About this task: Give the data again exactly, without images.

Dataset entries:
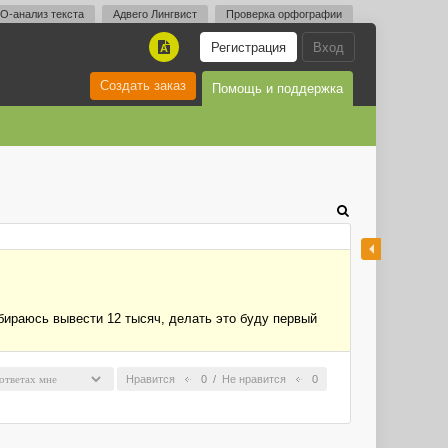
O-анализ текста
Адвего Лингвист
Проверка орфографии
Регистрация
Вход
A
Создать заказ
Помощь и поддержка
обираюсь вывести 12 тысяч, делать это буду первый
Нравится
0
/
Не нравится
0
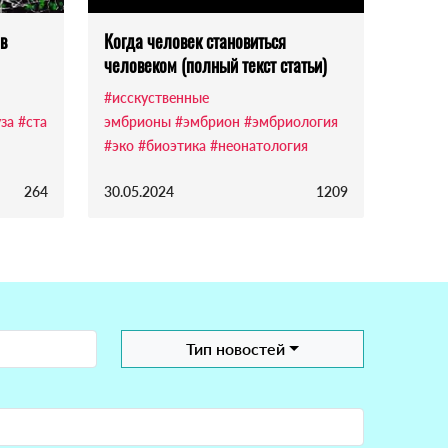
в
Когда человек становиться
человеком (полный текст статьи)
#исскуственные
за
#ста
эмбрионы
#эмбрион
#эмбриология
#эко
#биоэтика
#неонатология
264
30.05.2024
1209
Тип новостей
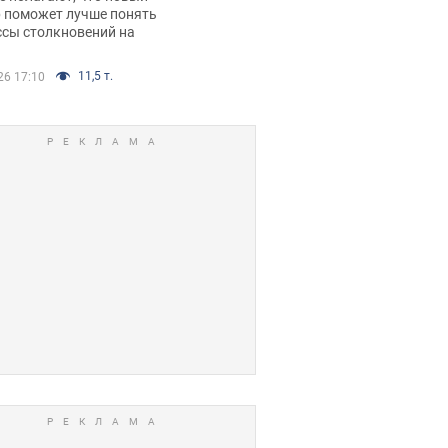
р поможет лучше понять
ссы столкновений на
11,5 т.
26 17:10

Result below:
O-анализ текста
Адвего Лингвист
Проверка орфографии
Регистрация
Вход
A
Создать заказ
Помощь и поддержка
обираюсь вывести 12 тысяч, делать это буду первый
Нравится
0
/
Не нравится
0
в
Когда человек становиться
человеком (полный текст статьи)
#исскуственные
за
#ста
эмбрионы
#эмбрион
#эмбриология
#эко
#биоэтика
#неонатология
264
30.05.2024
1209
Тип новостей
р поможет лучше понять
ссы столкновений на
11,5 т.
26 17:10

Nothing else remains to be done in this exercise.